Another difference is that a lubrication hole is provided to relubricate the follower periodically. A hole is provided at both ends of the stud for lubrication. They also usually have a black oxide finish to help reduce corrosion.

==Types==
There are many different types of cam followers available.

===Anti-friction element===
The most common anti-friction element employed is a full complement of needle rollers. This design can withstand high radial loads but no thrust loads. A similar design is the caged needle roller design, which also uses needle rollers, but uses a cage to keep them separated. This design allows for higher speeds but decreases the load capacity. The cage also increases internal space so it can hold more lubrication, which increases the time between relubrications. Depending on the exact design sometimes two rollers are put in each pocket of the cage, using a cage design originated by RBC Bearings in 1971.

For heavy-duty applications a roller design can be used. This employs two rows of rollers of larger diameter than used in needle roller cam followers to increase the dynamic load capacity and provide some thrust capabilities. This design can support higher speeds than the full complement design.

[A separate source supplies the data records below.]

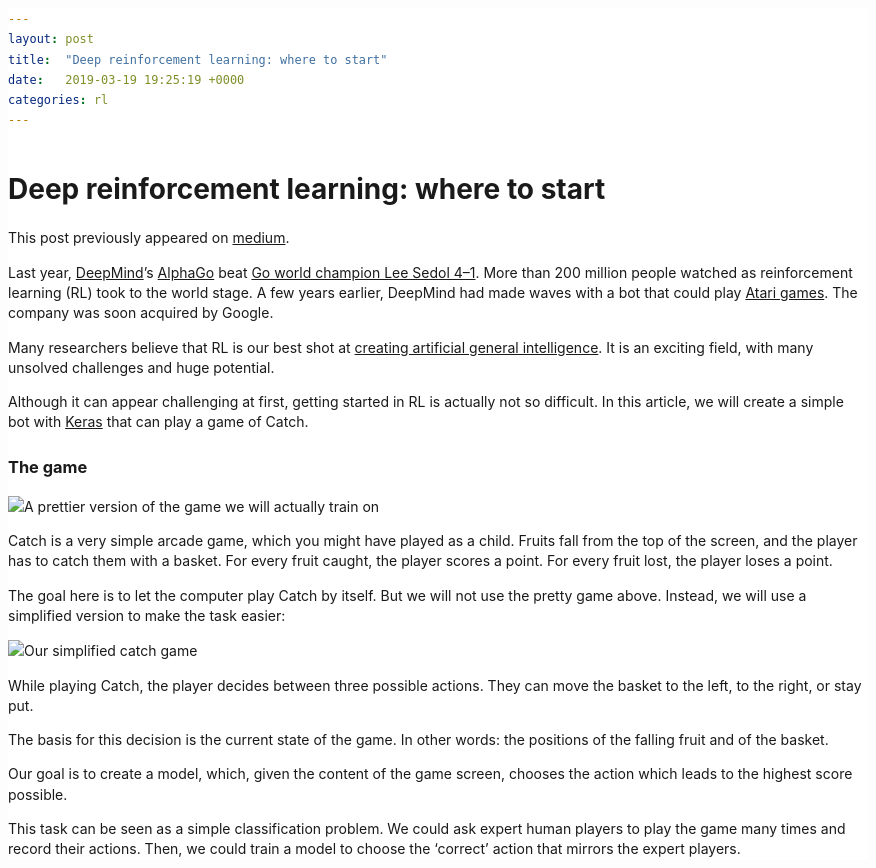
 ```yaml
---
layout: post
title:  "Deep reinforcement learning: where to start"
date:   2019-03-19 19:25:19 +0000
categories: rl
---
```


# Deep reinforcement learning: where to start
This post previously appeared on [medium](https://medium.freecodecamp.org/deep-reinforcement-learning-where-to-start-291fb0058c01).


Last year, [DeepMind](https://deepmind.com/)’s [AlphaGo](https://deepmind.com/research/alphago/) beat [Go world champion Lee Sedol 4–1](https://www.wired.com/2016/03/two-moves-alphago-lee-sedol-redefined-future/). More than 200 million people watched as reinforcement learning (RL) took to the world stage. A few years earlier, DeepMind had made waves with a bot that could play [Atari games](https://www.cs.toronto.edu/~vmnih/docs/dqn.pdf). The company was soon acquired by Google.

Many researchers believe that RL is our best shot at [creating artificial general intelligence](https://en.wikipedia.org/wiki/Artificial_general_intelligence). It is an exciting field, with many unsolved challenges and huge potential.

Although it can appear challenging at first, getting started in RL is actually not so difficult. In this article, we will create a simple bot with [Keras](https://keras.io/) that can play a game of Catch.

### The game

![](https://cdn-images-1.medium.com/max/1600/1*dsH8QHWSeAOFMuCrwkmWiw.png)A prettier version of the game we will actually train on

Catch is a very simple arcade game, which you might have played as a child. Fruits fall from the top of the screen, and the player has to catch them with a basket. For every fruit caught, the player scores a point. For every fruit lost, the player loses a point.

The goal here is to let the computer play Catch by itself. But we will not use the pretty game above. Instead, we will use a simplified version to make the task easier:

![](https://cdn-images-1.medium.com/max/1600/1*b4414av3RDXVcXBhbIJSnA.png)Our simplified catch game

While playing Catch, the player decides between three possible actions. They can move the basket to the left, to the right, or stay put.

The basis for this decision is the current state of the game. In other words: the positions of the falling fruit and of the basket.

Our goal is to create a model, which, given the content of the game screen, chooses the action which leads to the highest score possible.

This task can be seen as a simple classification problem. We could ask expert human players to play the game many times and record their actions. Then, we could train a model to choose the ‘correct’ action that mirrors the expert players.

For light-duty applications a bushing type follower can be used. Instead of using a type of a roller a plastic bushing is used to reduce friction, which provides a maintenance free follower. The disadvantage is that it can only support light loads, slow speeds, no thrust loads, and the temperature limit is 200 F. A bushing type stud follower can only support approximately 25% of the load of a roller type stud follower, while the heavy and yoke followers can handle 50%. Also all-metallic heavy-duty bushing type followers exist.

===Shape===
The outer diameter (OD) of the cam follower (stud or yoke) can be the standard cylindrical shape or be crowned. Crowned cam followers are used to keep the load evenly distributed if it deflects or if there is any misalignment between the follower and the followed surface. They are also used in turntable type applications to reduce skidding. Crowned followers can compensate for up to 0.5° of misalignment, while a cylindrical OD can only tolerate 0.06°. The only disadvantage is that they cannot bear as much load because of higher stresses.

===Stud===
Stud style cam followers usually have a standard sized stud, but a heavy stud is available for increased static load capacity.

====Drives====
The standard driving system for a stud type cam follower is a slot, for use with a flat head screwdriver. However, hex sockets are available for higher torquing ability, which is especially useful for eccentric cam followers and those used in blind holes. Hex socket cam followers from most manufacturers eliminate the relubrication capability on that end of the cam follower. RBC Bearings' Hexlube cam followers feature a relubrication fitting at the bottom of the hex socket.

====Eccentricity====
Stud type cam followers are available with an eccentric stud. The stud has a bushing pushed onto it that has an eccentric outer diameter. This allows for adjustability during installation to eliminate any backlash. The adjustable range for an eccentric bearing is twice that of the eccentricity.

===Yoke===
YOKE type cam followers are usually used in applications where minimal deflection is required, as they can be supported on both sides. They can support the same static load as a heavy stud follower.

==Track followers==
All cam followers can be track followers, but not all track followers are cam followers. Some track followers have specially shaped outer diameters (OD) to follow tracks. For example, track followers are available with a V-groove for following a V-track, or the OD can have a flange to follow the lip of the track.

Specialized track followers are also designed to withstand thrust loads so the anti-friction elements are usually bearing balls or of a tapered roller bearing construction.